As for the differential expression step, there is still error after modifying according to what Adam suggested, so hopefully can continue to work on making this work together. Thank you very much!

jesswhitts · March 17, 2023, 4:09pm

I’m having a similar issue, but with mac M1 GPU, should this be compatible? PyTorch should run with this I believe.

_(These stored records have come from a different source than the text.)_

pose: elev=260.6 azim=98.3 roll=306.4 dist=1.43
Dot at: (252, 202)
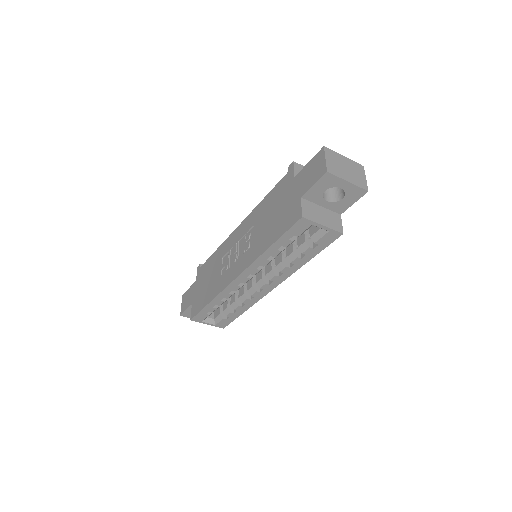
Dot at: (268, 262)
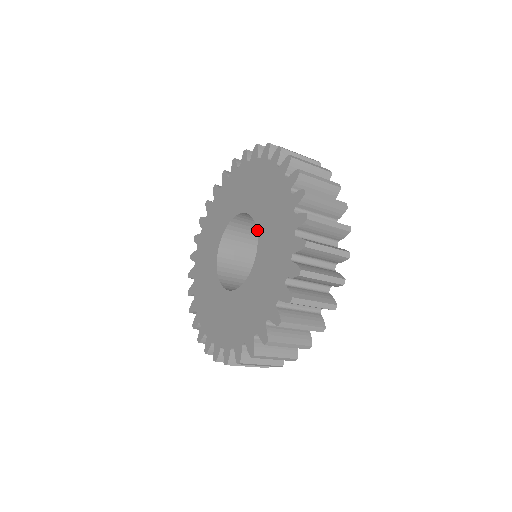
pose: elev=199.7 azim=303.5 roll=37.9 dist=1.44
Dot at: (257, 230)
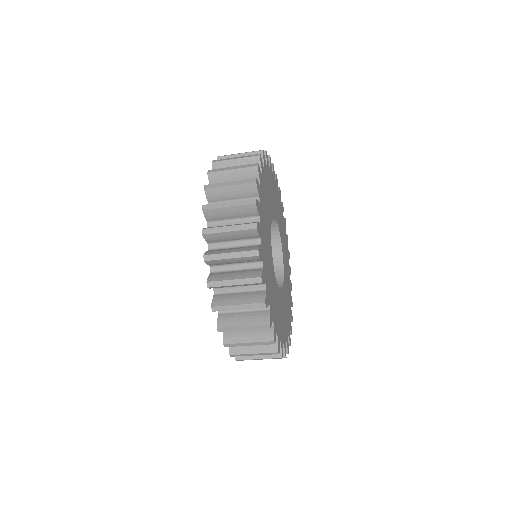
Dot at: occluded
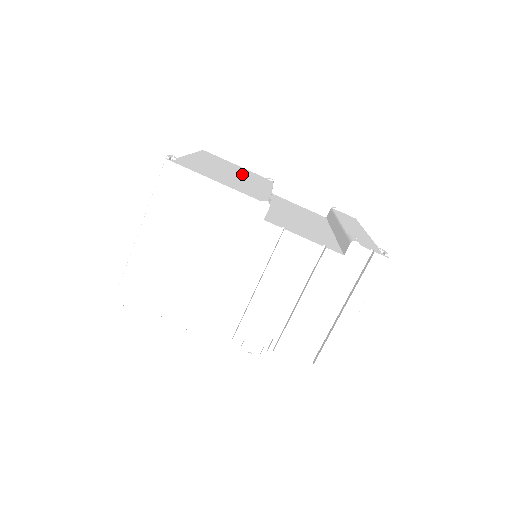
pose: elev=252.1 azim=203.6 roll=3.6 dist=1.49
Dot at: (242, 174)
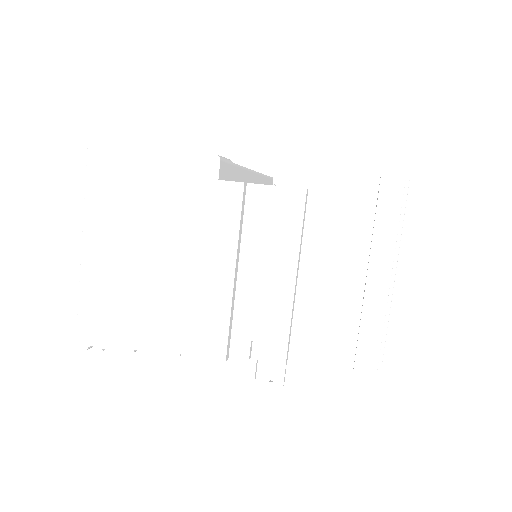
Dot at: occluded
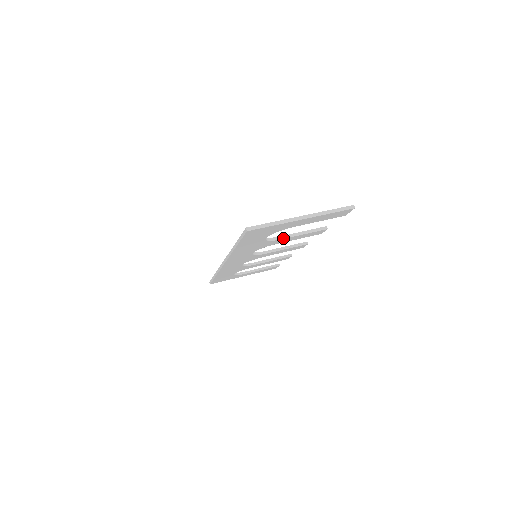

I created a new conda environment as per the scvi-tools set up instructions, and ran ‘conda install pytorch torchvision torchaudio -c pytorch’ and ‘conda install jax jaxlib -c conda-forge’ too. Now it still isn’t using the GPU, and I’m getting an error.

I’m following the introductory tutorial, code used:

(scvi-env) jwhittle@BSC00783 ~ % pip install --quiet scvi-colab
(scvi-env) jwhittle@BSC00783 ~ % python
Python 3.9.16 | packaged by conda-forge | (main, Feb 1 2023, 21:38:11)
[Clang 14.0.6 ] on darwin
Type “help”, “copyright”, “credits” or “license” for more information.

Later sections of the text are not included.